Le docteur [J], médecin consultant désigné en première instance, a conclu comme suit : « le médecin conseil a pour une fois été relativement précis en disant qu'il y avait une limitation légère de tous les mouvements de l'épaule droite chez une gauchère, le barème indique un taux de 8 à 10 % alors ça c'est uniquement pour ce qui concerne la limitation des amplitudes des mouvements, il est vrai que les douleurs sont très mal définies puisque l'on parle de douleurs depuis l'intervention entre les cervicales et l'épaule droite, ça peut être d'origine cervicale et non pas d'origine de l'épaule elle-même. Disparition des douleurs permanentes et on est surpris aussi par le fait que les tests tendineux n'aient pu être réalisés du fait des douleurs donc là-dessus la douleur est un petit peu ou difficilement je vais dire à la limite quantifiable et donc indemnisable. Donc, j'en reste au barème 8 à 10 % mais le 8 peut être compréhensible et le 10 l'est également ».
Aux termes de son rapport, le docteur [X] a conclu ce qui suit :
« Maladie professionnelle (MP 57) datée du 13 février 2013 pour une tendinopathie fissuraire du sus-épineux de l'épaule non dominante.
La situation médico-légale a été consolidée au 4 septembre 2019, avec comme séquelles objectives selon les différents comptes rendus d'examens (docteur [V] en particulier).
Epaule droite : élévation antérieure 110°/150°, élévation latérale 105°/150°, rétropulsion 20°, adduction 50°, rotation interne par le bas L2, rotation externe 40°.
Le barème appliqué est celui du barème indicatif d'invalidité (accident de travail) en application de l'article R. 434-32 du code de la sécurité sociale (UCANSS).
Compte tenu de tout cela il est possible de dire :
- toutes les amplitudes de l'épaule droite non dominante sont limitées et douloureuses,
- par contre, elles dépassent en élévation largement 90° tant en actif que passif,
- il s'agit donc bien là d'une limitation légère de tous les mouvements, mais de plus douloureuse avec discrète amyotrophie et perte de force.
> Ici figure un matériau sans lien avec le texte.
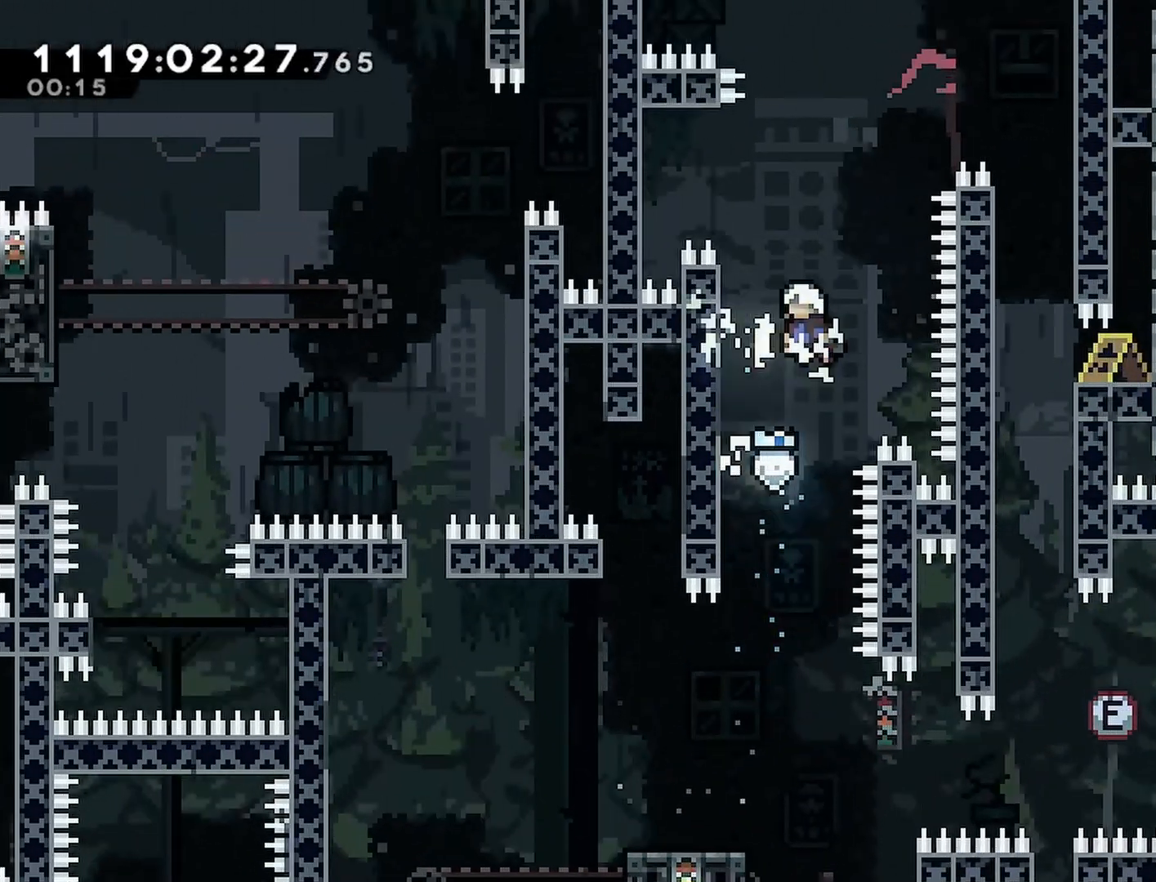
{"buttons": ["CROSS", "DPAD_LEFT"], "left_stick": "center", "right_stick": "center", "events": [[50, "CROSS", "up"], [83, "DPAD_LEFT", "up"], [183, "CROSS", "down"], [417, "DPAD_LEFT", "down"]]}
Le taux retenu sera donc de 10 % au total (fourchette haute du barème) pour limitation légère et douleurs avec amyotrophie.
Conclusion :
A la date du 5 septembre 2019, date de consolidation, le taux d'incapacité permanente partielle était de 10 % ».
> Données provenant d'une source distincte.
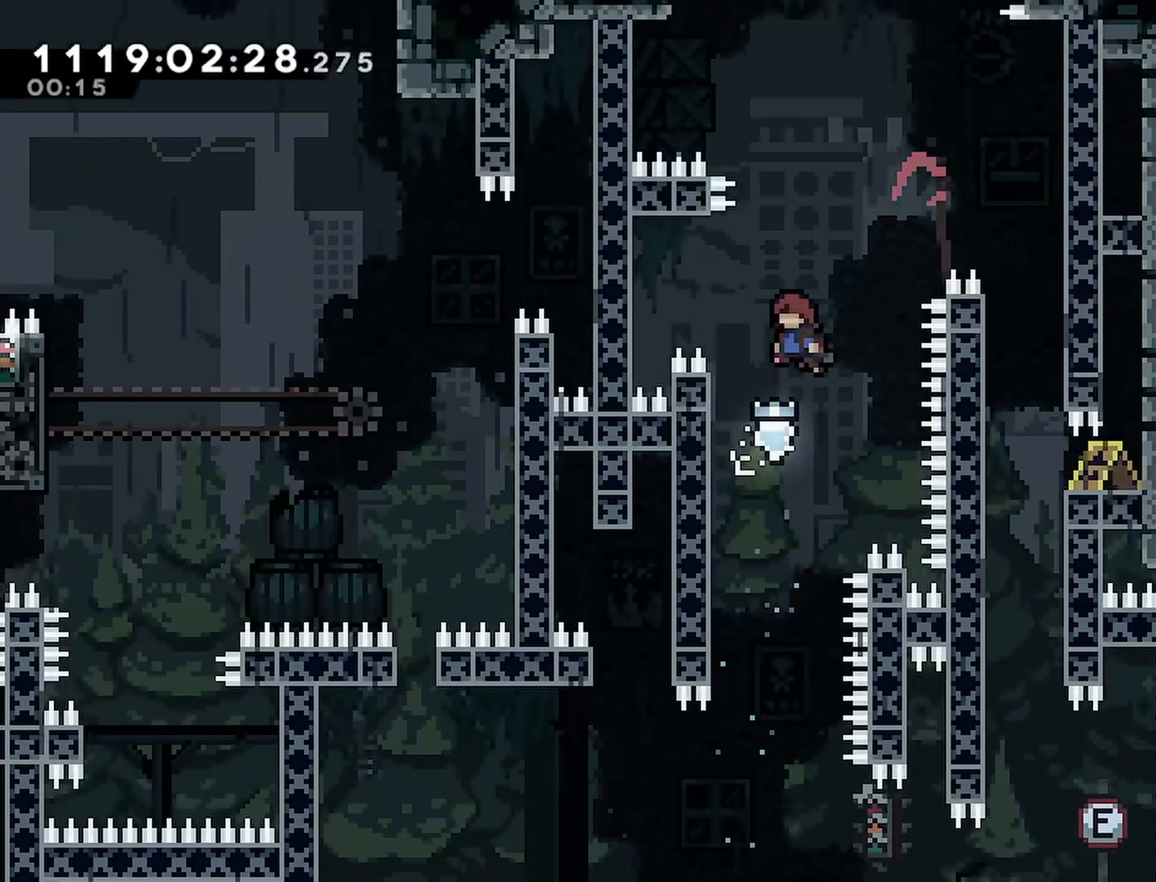
{"buttons": ["DPAD_UP", "DPAD_RIGHT"], "left_stick": "center", "right_stick": "center", "events": [[67, "CROSS", "up"], [117, "DPAD_LEFT", "up"], [183, "CROSS", "down"], [250, "DPAD_RIGHT", "down"], [250, "DPAD_UP", "down"], [333, "SQUARE", "down"], [400, "CROSS", "up"], [483, "SQUARE", "up"]]}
En outre, le rapport du docteur [X] mentionne l'absence d'état antérieur.
Il ressort ainsi des éléments du dossier que Mme [C] présentait à la consolidation de son état, une limitation très légère de certains mouvements de l'épaule gauche non dominante. Notamment, les mouvements principaux d'élévation (antépulsion et abduction) étaient nettement supérieurs à 110°, niveau indiqué par les schémas du barème indicatif d'invalidité comme constituant le début des limitations légères.
Dans ces conditions, nonobstant l'avis du médecin consultant, le taux d'incapacité de 9 % apparaît justifié au regard du barème et de l'état séquellaire de l'assurée.
Eu égard à ces éléments, il convient d'infirmer le jugement entrepris en toutes ses dispositions.
Sur les dépens :
Aux termes de l'article 696 du code de procédure civile, la partie perdante est condamnée aux dépens, à moins que le juge, par décision motivée, n'en mette la totalité ou une fraction à la charge d'une autre partie.
Compte tenu de la solution du litige, chaque partie conservera la charge de ses dépens.
PAR CES MOTIFS
La Cour, statuant par arrêt contradictoire mis à disposition au greffe,
- Infirme le jugement entrepris en toutes ses dispositions et, statuant à nouveau,
- Fixe à 9 %, le taux d'incapacité permanente partielle de Mme [C] en réparation des séquelles de la maladie professionnelle, à la date de consolidation du 4 septembre 2019.
- Dit que chaque partie conservera la charge de ses dépens.